I found a Tohatsu dealer/installer in Houston and got quoted almost 7k for a new 30 and the install. Ouch. I may as well full send it with a 60R at that price point.


----------



## zachmprice (8 mo ago)

Karlee said:


> You can Easily go to a 6 gal tank. I fished ENP with a 3.5 gal tank in my glide with a 20hp. Also, this may be opening up a whole new can of worms, but I feel that this boat doesn’t do well with a side console. If I were going to repower I would look at a 30hp tiller set up the seating configuration with a yeti as you stated.


Can you elaborate more on the tiller vs side console setup? Is it a weight distribution thing (for refence I am like maybe a 110lbs soaking wet)? I personally am a big fan of the side console as I grew up driving ski boats and other recreational style watercraft. I've operated a tiller once and it was quite disorienting but I am sure like anything you'd get use to it.


----------



## Mako 181 (May 1, 2020)

I probably won’t own the boat long enough after reporting to watch it go dull 😅 

So why are you going to pour money into it?


----------



## zachmprice (8 mo ago)

DATA ROWS:

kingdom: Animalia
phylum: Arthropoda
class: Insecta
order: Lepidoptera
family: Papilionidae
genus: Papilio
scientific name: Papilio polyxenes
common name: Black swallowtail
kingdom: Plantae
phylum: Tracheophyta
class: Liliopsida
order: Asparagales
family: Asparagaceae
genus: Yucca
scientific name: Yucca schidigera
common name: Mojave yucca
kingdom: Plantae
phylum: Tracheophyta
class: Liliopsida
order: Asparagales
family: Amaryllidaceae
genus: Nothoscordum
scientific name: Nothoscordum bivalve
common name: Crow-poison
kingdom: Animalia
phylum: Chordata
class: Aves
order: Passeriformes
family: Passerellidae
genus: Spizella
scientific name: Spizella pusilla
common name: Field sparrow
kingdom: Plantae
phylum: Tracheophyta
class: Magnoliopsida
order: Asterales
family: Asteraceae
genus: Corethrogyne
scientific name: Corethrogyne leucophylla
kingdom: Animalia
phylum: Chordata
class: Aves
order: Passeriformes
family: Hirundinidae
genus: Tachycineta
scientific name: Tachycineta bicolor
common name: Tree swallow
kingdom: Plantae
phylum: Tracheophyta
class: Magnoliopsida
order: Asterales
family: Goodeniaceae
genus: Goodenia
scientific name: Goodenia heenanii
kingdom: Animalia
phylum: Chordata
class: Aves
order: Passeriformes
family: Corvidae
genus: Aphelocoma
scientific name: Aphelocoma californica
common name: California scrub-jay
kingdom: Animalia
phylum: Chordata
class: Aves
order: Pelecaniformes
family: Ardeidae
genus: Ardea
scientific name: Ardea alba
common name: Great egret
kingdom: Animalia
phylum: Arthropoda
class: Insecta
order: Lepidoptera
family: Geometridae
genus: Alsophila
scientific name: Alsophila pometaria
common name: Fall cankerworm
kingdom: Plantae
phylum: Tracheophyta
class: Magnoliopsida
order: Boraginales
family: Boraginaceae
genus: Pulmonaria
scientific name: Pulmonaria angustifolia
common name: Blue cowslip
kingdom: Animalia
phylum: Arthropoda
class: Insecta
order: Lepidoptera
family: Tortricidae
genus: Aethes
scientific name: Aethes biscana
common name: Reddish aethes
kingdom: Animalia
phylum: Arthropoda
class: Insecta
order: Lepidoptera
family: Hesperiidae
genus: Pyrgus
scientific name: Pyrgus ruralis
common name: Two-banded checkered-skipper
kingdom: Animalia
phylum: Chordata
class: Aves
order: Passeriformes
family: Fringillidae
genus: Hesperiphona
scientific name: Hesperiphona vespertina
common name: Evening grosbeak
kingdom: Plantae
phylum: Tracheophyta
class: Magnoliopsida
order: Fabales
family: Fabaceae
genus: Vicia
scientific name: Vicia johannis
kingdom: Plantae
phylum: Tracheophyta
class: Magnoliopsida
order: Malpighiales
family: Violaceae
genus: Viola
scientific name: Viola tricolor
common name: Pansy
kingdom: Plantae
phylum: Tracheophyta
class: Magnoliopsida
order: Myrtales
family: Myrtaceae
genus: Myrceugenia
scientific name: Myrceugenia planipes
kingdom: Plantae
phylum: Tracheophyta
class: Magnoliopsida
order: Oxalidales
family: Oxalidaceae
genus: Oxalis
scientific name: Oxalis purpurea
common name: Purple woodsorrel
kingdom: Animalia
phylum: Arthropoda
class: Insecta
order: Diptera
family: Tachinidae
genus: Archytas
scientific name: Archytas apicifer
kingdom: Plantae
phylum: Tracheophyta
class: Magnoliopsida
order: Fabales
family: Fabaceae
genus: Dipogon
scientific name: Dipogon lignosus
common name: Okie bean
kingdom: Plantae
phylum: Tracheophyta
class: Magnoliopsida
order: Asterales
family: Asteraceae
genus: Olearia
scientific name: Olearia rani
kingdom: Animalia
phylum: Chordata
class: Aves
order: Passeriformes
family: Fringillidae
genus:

WRITTEN TASKS:
1: For each statement about the boat repower thread, answer yes or no, and quote the words from the thread that decide it.
(a) The quote for a new 30 with installation came to almost 7k.
(b) zachmprice has never operated a tiller.
(c) Karlee fished ENP with a 6 gal tank.
2: Quote the boat repower thread from "I found a Tohatsu" up to and including "that price point.".
3: List every distinct username that appears in the boat repower thread.

SOLUTIONS IN ORDER:
1:
(a) Yes: "got quoted almost 7k for a new 30 and the install"
(b) No: "I've operated a tiller once and it was quite disorienting"
(c) No: "I fished ENP with a 3.5 gal tank in my glide with a 20hp"

2:
I found a Tohatsu dealer/installer in Houston and got quoted almost 7k for a new 30 and the install. Ouch. I may as well full send it with a 60R at that price point.

3: zachmprice, Karlee, Mako 181